Harvest tomatoes when they have developed a deep red color (or a color that is typical for a particular cultivar) and store them at room temperature if they are not going to be consumed right away. Refrigerating tomatoes ruins the good flavor that typically is characteristic of garden-fresh tomatoes.

For detailed growing instructions, we recommend reading Growing Tomatoes in Home Gardens.


Since pepper plants are more sensitive to temperature fluctuations than tomatoes, setting them out early generally is not a good idea. Hardened-off tomatoes may be tolerant somewhat to chilling temperatures, where peppers are not. They typically grow with less vigor and require higher temperatures than tomato plants. The sweet peppers, also known as “bells,” are most popular with Americans. Hot or chili types are increasingly being planted in our gardens as Americans become more acquainted with more pungent tastes in their food.

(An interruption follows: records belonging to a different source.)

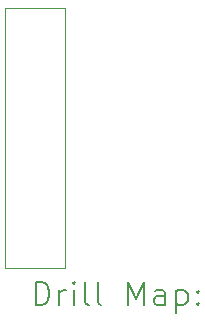
<source format=gbr>
%TF.GenerationSoftware,KiCad,Pcbnew,7.0.7*%
%TF.CreationDate,2023-10-14T15:10:54+01:00*%
%TF.ProjectId,battery_protection,62617474-6572-4795-9f70-726f74656374,rev?*%
%TF.SameCoordinates,Original*%
%TF.FileFunction,Drillmap*%
%TF.FilePolarity,Positive*%
%FSLAX45Y45*%
G04 Gerber Fmt 4.5, Leading zero omitted, Abs format (unit mm)*
G04 Created by KiCad (PCBNEW 7.0.7) date 2023-10-14 15:10:54*
%MOMM*%
%LPD*%
G01*
G04 APERTURE LIST*
%ADD10C,0.100000*%
%ADD11C,0.200000*%
G04 APERTURE END LIST*
D10*
X14492000Y-8231500D02*
X14993000Y-8231500D01*
X14993000Y-10434500D01*
X14492000Y-10434500D01*
X14492000Y-8231500D01*
D11*
X14747777Y-10750984D02*
X14747777Y-10550984D01*
X14747777Y-10550984D02*
X14795396Y-10550984D01*
X14795396Y-10550984D02*
X14823967Y-10560508D01*
X14823967Y-10560508D02*
X14843015Y-10579555D01*
X14843015Y-10579555D02*
X14852539Y-10598603D01*
X14852539Y-10598603D02*
X14862062Y-10636698D01*
X14862062Y-10636698D02*
X14862062Y-10665270D01*
X14862062Y-10665270D02*
X14852539Y-10703365D01*
X14852539Y-10703365D02*
X14843015Y-10722412D01*
X14843015Y-10722412D02*
X14823967Y-10741460D01*
X14823967Y-10741460D02*
X14795396Y-10750984D01*
X14795396Y-10750984D02*
X14747777Y-10750984D01*
X14947777Y-10750984D02*
X14947777Y-10617650D01*
X14947777Y-10655746D02*
X14957301Y-10636698D01*
X14957301Y-10636698D02*
X14966824Y-10627174D01*
X14966824Y-10627174D02*
X14985872Y-10617650D01*
X14985872Y-10617650D02*
X15004920Y-10617650D01*
X15071586Y-10750984D02*
X15071586Y-10617650D01*
X15071586Y-10550984D02*
X15062062Y-10560508D01*
X15062062Y-10560508D02*
X15071586Y-10570031D01*
X15071586Y-10570031D02*
X15081110Y-10560508D01*
X15081110Y-10560508D02*
X15071586Y-10550984D01*
X15071586Y-10550984D02*
X15071586Y-10570031D01*
X15195396Y-10750984D02*
X15176348Y-10741460D01*
X15176348Y-10741460D02*
X15166824Y-10722412D01*
X15166824Y-10722412D02*
X15166824Y-10550984D01*
X15300158Y-10750984D02*
X15281110Y-10741460D01*
X15281110Y-10741460D02*
X15271586Y-10722412D01*
X15271586Y-10722412D02*
X15271586Y-10550984D01*
X15528729Y-10750984D02*
X15528729Y-10550984D01*
X15528729Y-10550984D02*
X15595396Y-10693841D01*
X15595396Y-10693841D02*
X15662062Y-10550984D01*
X15662062Y-10550984D02*
X15662062Y-10750984D01*
X15843015Y-10750984D02*
X15843015Y-10646222D01*
X15843015Y-10646222D02*
X15833491Y-10627174D01*
X15833491Y-10627174D02*
X15814443Y-10617650D01*
X15814443Y-10617650D02*
X15776348Y-10617650D01*
X15776348Y-10617650D02*
X15757301Y-10627174D01*
X15843015Y-10741460D02*
X15823967Y-10750984D01*
X15823967Y-10750984D02*
X15776348Y-10750984D01*
X15776348Y-10750984D02*
X15757301Y-10741460D01*
X15757301Y-10741460D02*
X15747777Y-10722412D01*
X15747777Y-10722412D02*
X15747777Y-10703365D01*
X15747777Y-10703365D02*
X15757301Y-10684317D01*
X15757301Y-10684317D02*
X15776348Y-10674793D01*
X15776348Y-10674793D02*
X15823967Y-10674793D01*
X15823967Y-10674793D02*
X15843015Y-10665270D01*
X15938253Y-10617650D02*
X15938253Y-10817650D01*
X15938253Y-10627174D02*
X15957301Y-10617650D01*
X15957301Y-10617650D02*
X15995396Y-10617650D01*
X15995396Y-10617650D02*
X16014443Y-10627174D01*
X16014443Y-10627174D02*
X16023967Y-10636698D01*
X16023967Y-10636698D02*
X16033491Y-10655746D01*
X16033491Y-10655746D02*
X16033491Y-10712889D01*
X16033491Y-10712889D02*
X16023967Y-10731936D01*
X16023967Y-10731936D02*
X16014443Y-10741460D01*
X16014443Y-10741460D02*
X15995396Y-10750984D01*
X15995396Y-10750984D02*
X15957301Y-10750984D01*
X15957301Y-10750984D02*
X15938253Y-10741460D01*
X16119205Y-10731936D02*
X16128729Y-10741460D01*
X16128729Y-10741460D02*
X16119205Y-10750984D01*
X16119205Y-10750984D02*
X16109682Y-10741460D01*
X16109682Y-10741460D02*
X16119205Y-10731936D01*
X16119205Y-10731936D02*
X16119205Y-10750984D01*
X16119205Y-10627174D02*
X16128729Y-10636698D01*
X16128729Y-10636698D02*
X16119205Y-10646222D01*
X16119205Y-10646222D02*
X16109682Y-10636698D01*
X16109682Y-10636698D02*
X16119205Y-10627174D01*
X16119205Y-10627174D02*
X16119205Y-10646222D01*
M02*

</source>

Peppers are spaced typically 18 to 24 inches in the row, and as with tomatoes, gardeners need to exercise care when cultivating near the plants. If weeds are a problem in a pepper planting, we highly recommend hand pulling at the earliest stage. Most of the bell (sweet) peppers are harvested green and immature, but when they are full-sized and firm. If the season will allow them to do so, the peppers will ripen and be sweeter and higher in vitamin content, often changing in color from green to red. Unlike tomatoes, harvested peppers can be stored in a vegetable crisper for up to two weeks without significant loss in quality.


Of all the members of the nightshade vegetable family, the eggplant would benefit most from the use of plastic mulch to get the soil temperature up and keep it there. Plants may be planted in staggered double rows on each strip of plastic, spaced 18 inches apart. The fruits of eggplant are edible from the time they are one-third grown until ripe. They remain edible for several weeks after they become fully grown and colored with a shiny skin. Like squash and cucumber, they will continue to bear if they are harvested when of adequate size and color until an autumn frost stops everything. They do require hot summer temperatures and at least 100 days to successfully produce fruits.